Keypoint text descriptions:
........

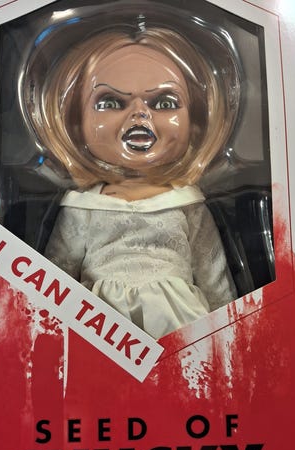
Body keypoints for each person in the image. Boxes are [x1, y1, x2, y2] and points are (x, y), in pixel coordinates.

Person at [26, 26, 240, 338]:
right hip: (99, 325)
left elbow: (213, 275)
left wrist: (232, 333)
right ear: (75, 122)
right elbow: (57, 275)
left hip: (179, 323)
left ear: (196, 122)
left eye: (163, 103)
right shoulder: (84, 206)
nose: (140, 114)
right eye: (110, 102)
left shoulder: (186, 203)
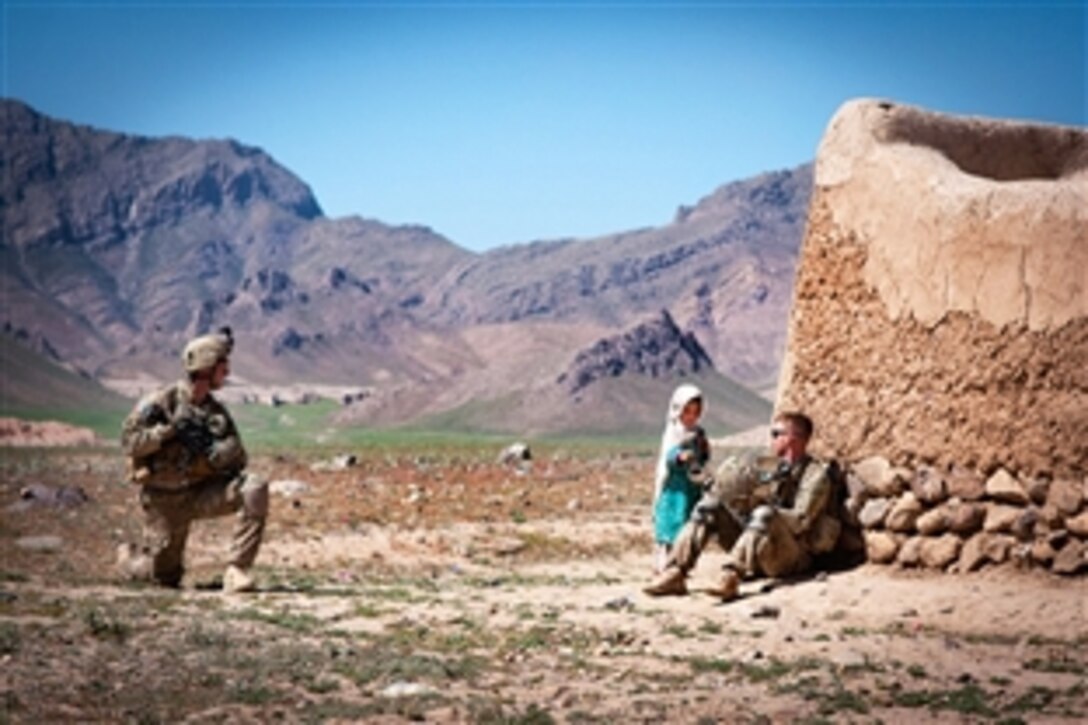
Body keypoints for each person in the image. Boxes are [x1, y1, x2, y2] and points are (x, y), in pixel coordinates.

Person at [116, 327, 268, 593]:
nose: (228, 373)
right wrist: (169, 431)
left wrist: (219, 452)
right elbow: (129, 443)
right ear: (207, 366)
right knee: (164, 579)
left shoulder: (216, 414)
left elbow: (239, 458)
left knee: (254, 487)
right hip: (164, 501)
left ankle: (237, 571)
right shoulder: (161, 402)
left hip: (199, 494)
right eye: (223, 366)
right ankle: (130, 560)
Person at [644, 411, 842, 600]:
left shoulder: (815, 475)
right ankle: (675, 572)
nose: (771, 440)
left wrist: (770, 514)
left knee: (764, 514)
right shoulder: (770, 465)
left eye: (776, 434)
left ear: (793, 438)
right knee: (709, 506)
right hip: (756, 543)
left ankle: (730, 577)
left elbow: (801, 520)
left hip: (790, 555)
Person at [652, 384, 710, 572]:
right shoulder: (673, 431)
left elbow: (702, 457)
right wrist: (678, 457)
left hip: (692, 486)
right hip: (675, 486)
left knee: (688, 523)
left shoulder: (699, 432)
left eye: (695, 412)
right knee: (670, 522)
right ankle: (664, 563)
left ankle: (681, 564)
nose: (691, 416)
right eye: (688, 411)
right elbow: (669, 456)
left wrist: (704, 452)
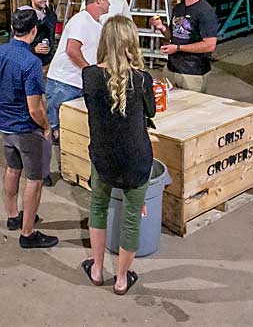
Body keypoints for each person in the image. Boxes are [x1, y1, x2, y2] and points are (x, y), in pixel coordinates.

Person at [81, 16, 156, 296]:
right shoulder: (142, 79)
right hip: (137, 160)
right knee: (132, 217)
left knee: (98, 207)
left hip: (103, 157)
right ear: (131, 43)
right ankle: (122, 279)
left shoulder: (88, 75)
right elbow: (151, 112)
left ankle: (98, 269)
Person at [0, 9, 58, 249]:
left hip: (5, 127)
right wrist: (46, 127)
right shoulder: (31, 63)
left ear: (13, 29)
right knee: (34, 180)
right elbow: (35, 108)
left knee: (13, 169)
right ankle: (27, 233)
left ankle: (13, 216)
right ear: (34, 31)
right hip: (26, 129)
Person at [45, 0, 111, 147]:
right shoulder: (81, 20)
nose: (110, 3)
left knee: (74, 131)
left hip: (77, 83)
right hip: (64, 83)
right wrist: (90, 71)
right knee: (61, 131)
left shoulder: (97, 24)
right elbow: (72, 49)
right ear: (99, 1)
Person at [149, 0, 219, 93]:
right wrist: (161, 27)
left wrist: (178, 48)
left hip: (192, 74)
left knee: (191, 109)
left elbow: (209, 45)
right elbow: (173, 35)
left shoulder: (205, 11)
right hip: (171, 69)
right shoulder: (178, 9)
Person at [18, 0, 57, 67]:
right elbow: (15, 43)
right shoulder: (23, 16)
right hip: (28, 63)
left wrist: (51, 50)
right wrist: (33, 49)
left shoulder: (51, 16)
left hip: (47, 63)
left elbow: (52, 38)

........

Exactly one number is the answer: how many lines in the data include the word "wrist".

● Output: 12